Whenever a line in the data contains "Terrace", show that line.
——————
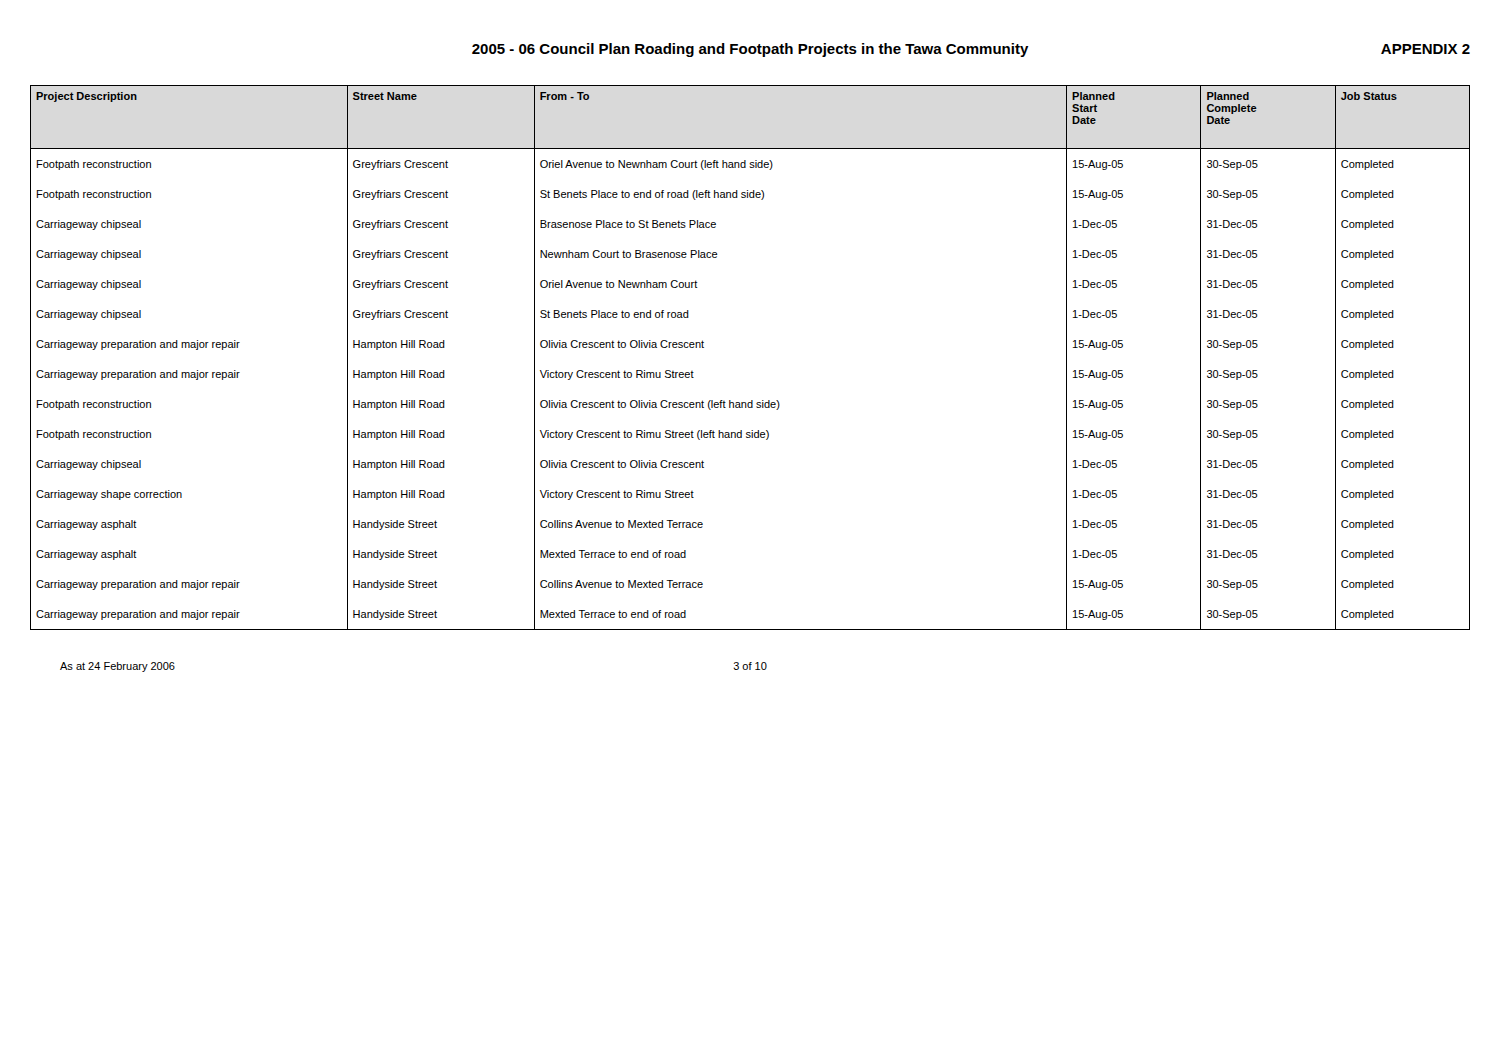2005 - 06 Council Plan Roading and Footpath Projects in the Tawa Community
APPENDIX 2
| Project Description | Street Name | From - To | Planned Start Date | Planned Complete Date | Job Status |
| --- | --- | --- | --- | --- | --- |
| Footpath reconstruction | Greyfriars Crescent | Oriel Avenue to Newnham Court (left hand side) | 15-Aug-05 | 30-Sep-05 | Completed |
| Footpath reconstruction | Greyfriars Crescent | St Benets Place to end of road (left hand side) | 15-Aug-05 | 30-Sep-05 | Completed |
| Carriageway chipseal | Greyfriars Crescent | Brasenose Place to St Benets Place | 1-Dec-05 | 31-Dec-05 | Completed |
| Carriageway chipseal | Greyfriars Crescent | Newnham Court to Brasenose Place | 1-Dec-05 | 31-Dec-05 | Completed |
| Carriageway chipseal | Greyfriars Crescent | Oriel Avenue to Newnham Court | 1-Dec-05 | 31-Dec-05 | Completed |
| Carriageway chipseal | Greyfriars Crescent | St Benets Place to end of road | 1-Dec-05 | 31-Dec-05 | Completed |
| Carriageway preparation and major repair | Hampton Hill Road | Olivia Crescent to Olivia Crescent | 15-Aug-05 | 30-Sep-05 | Completed |
| Carriageway preparation and major repair | Hampton Hill Road | Victory Crescent to Rimu Street | 15-Aug-05 | 30-Sep-05 | Completed |
| Footpath reconstruction | Hampton Hill Road | Olivia Crescent to Olivia Crescent (left hand side) | 15-Aug-05 | 30-Sep-05 | Completed |
| Footpath reconstruction | Hampton Hill Road | Victory Crescent to Rimu Street (left hand side) | 15-Aug-05 | 30-Sep-05 | Completed |
| Carriageway chipseal | Hampton Hill Road | Olivia Crescent to Olivia Crescent | 1-Dec-05 | 31-Dec-05 | Completed |
| Carriageway shape correction | Hampton Hill Road | Victory Crescent to Rimu Street | 1-Dec-05 | 31-Dec-05 | Completed |
| Carriageway asphalt | Handyside Street | Collins Avenue to Mexted Terrace | 1-Dec-05 | 31-Dec-05 | Completed |
| Carriageway asphalt | Handyside Street | Mexted Terrace to end of road | 1-Dec-05 | 31-Dec-05 | Completed |
| Carriageway preparation and major repair | Handyside Street | Collins Avenue to Mexted Terrace | 15-Aug-05 | 30-Sep-05 | Completed |
| Carriageway preparation and major repair | Handyside Street | Mexted Terrace to end of road | 15-Aug-05 | 30-Sep-05 | Completed |
As at 24 February 2006
3 of 10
——————
**TASK ANSWER**
| Carriageway asphalt | Handyside Street | Collins Avenue to Mexted Terrace | 1-Dec-05 | 31-Dec-05 | Completed |
| Carriageway asphalt | Handyside Street | Mexted Terrace to end of road | 1-Dec-05 | 31-Dec-05 | Completed |
| Carriageway preparation and major repair | Handyside Street | Collins Avenue to Mexted Terrace | 15-Aug-05 | 30-Sep-05 | Completed |
| Carriageway preparation and major repair | Handyside Street | Mexted Terrace to end of road | 15-Aug-05 | 30-Sep-05 | Completed |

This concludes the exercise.